If $f$ is an entire function, $\lim_{z\to\infty} z^{-1} \operatorname{ Re} f(z)=0$, show $f$ is constant.
I know only the Liouville theorem: bounded entire funcion is constant. It seems that the real part of $f$ is at most linear growth around $\infty$.
If using harmonic function, it sounds easy. $f(z)=u+iv$, then using the harmonicity of $u$, we may show $u$ is constant, and thus $v$.
Is there any natural complex analysis proof? Thank you.

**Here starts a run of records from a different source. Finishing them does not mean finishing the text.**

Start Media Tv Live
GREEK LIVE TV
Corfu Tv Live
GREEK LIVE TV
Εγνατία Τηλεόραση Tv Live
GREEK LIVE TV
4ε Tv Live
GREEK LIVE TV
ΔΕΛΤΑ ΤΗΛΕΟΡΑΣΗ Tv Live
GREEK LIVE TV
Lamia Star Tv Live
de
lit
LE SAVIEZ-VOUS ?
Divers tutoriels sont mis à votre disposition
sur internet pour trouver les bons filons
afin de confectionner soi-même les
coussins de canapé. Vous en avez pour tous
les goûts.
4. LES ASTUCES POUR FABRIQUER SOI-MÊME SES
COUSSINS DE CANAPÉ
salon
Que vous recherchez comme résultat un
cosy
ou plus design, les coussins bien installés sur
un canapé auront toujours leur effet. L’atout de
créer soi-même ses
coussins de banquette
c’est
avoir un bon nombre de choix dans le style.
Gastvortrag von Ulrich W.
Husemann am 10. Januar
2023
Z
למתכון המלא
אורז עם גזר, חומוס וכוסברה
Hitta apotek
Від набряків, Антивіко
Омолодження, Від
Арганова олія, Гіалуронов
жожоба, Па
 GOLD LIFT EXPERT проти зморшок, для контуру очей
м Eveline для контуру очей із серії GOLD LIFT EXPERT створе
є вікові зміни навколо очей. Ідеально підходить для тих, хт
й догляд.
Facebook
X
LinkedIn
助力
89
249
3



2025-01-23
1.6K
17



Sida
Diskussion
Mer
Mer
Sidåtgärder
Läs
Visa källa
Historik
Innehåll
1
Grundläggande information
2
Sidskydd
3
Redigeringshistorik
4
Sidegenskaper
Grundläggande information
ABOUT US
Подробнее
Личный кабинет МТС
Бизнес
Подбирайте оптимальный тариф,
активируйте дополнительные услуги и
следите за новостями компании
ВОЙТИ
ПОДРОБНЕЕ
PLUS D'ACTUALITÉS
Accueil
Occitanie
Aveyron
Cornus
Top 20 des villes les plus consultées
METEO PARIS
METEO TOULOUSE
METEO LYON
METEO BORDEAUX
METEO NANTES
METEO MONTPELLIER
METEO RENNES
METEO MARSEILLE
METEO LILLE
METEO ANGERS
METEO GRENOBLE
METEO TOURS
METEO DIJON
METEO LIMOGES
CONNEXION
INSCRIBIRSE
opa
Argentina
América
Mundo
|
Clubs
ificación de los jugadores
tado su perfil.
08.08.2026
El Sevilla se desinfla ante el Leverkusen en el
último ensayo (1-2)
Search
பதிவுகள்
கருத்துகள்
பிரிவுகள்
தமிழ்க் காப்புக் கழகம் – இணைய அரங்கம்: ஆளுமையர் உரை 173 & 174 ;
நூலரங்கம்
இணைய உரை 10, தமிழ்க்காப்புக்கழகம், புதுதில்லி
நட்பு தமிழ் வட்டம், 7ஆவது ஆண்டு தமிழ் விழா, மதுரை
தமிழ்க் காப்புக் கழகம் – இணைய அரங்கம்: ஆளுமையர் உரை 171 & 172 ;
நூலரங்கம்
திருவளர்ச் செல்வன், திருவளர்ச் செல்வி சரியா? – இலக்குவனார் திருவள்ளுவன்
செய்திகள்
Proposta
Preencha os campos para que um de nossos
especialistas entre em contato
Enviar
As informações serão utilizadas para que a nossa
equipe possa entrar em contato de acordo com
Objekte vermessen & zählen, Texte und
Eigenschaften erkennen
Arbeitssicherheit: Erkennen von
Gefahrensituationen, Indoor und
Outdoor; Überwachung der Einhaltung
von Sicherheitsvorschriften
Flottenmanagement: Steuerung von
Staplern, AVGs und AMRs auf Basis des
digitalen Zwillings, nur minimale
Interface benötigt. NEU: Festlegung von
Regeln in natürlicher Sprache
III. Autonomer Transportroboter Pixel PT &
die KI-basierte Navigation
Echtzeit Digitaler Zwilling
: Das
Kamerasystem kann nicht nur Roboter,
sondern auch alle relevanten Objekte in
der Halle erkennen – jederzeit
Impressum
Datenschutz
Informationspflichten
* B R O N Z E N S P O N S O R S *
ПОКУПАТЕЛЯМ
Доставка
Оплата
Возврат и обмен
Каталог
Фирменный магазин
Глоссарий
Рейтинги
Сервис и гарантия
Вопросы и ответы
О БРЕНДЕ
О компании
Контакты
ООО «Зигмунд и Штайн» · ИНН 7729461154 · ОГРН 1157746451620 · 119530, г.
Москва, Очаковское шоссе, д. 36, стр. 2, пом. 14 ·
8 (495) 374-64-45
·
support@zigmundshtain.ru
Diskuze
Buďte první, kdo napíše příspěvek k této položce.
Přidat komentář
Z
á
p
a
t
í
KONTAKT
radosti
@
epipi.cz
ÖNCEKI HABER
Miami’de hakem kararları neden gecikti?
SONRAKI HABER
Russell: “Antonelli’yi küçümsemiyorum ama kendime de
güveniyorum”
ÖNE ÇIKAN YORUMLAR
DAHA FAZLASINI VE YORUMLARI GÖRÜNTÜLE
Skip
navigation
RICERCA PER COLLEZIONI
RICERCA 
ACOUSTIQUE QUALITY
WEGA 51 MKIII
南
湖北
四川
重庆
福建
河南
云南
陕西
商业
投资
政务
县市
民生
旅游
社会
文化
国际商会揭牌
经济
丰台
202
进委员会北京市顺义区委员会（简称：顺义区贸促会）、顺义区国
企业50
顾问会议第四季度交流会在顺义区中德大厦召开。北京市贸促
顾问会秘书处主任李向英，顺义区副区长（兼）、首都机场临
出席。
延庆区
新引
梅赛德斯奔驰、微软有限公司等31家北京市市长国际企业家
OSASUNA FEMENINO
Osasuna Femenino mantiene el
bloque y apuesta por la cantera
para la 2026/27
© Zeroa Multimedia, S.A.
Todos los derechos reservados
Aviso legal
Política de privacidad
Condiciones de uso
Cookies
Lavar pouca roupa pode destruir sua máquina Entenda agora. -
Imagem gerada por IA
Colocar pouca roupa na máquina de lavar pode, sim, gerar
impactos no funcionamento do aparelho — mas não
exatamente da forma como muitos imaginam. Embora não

Let $g(z)=f(z)-f(0)$. Then $f$ is constant if and only if $g$ is constant. Besides, $g$ is an entire function too. On the other hand, $\frac{g(z)}z$ is bounded near $0$ (since $\lim_{z\to0}\frac{g(z)}z=f'(0)$). It follows from this that $\frac{\operatorname{Re}(g(z))}z$ is also bounded near $0$. But$$\lim_{z\to\infty}\frac{\operatorname{Re}(g(z))}z=0.\tag1$$Therefore, $\frac{\operatorname{Re}(g(z))}z$ is bounded. So, for some constant $M$, you have $\bigl|\operatorname{Re}(g(z))\bigr|\leqslant M|z|$. It is well-known that then $g$ is polynomial with degree at most $1$. So, $g(z)=az+b$, for some constants $a$ and $b$. But then it follows from $(1)$ that $a=0$.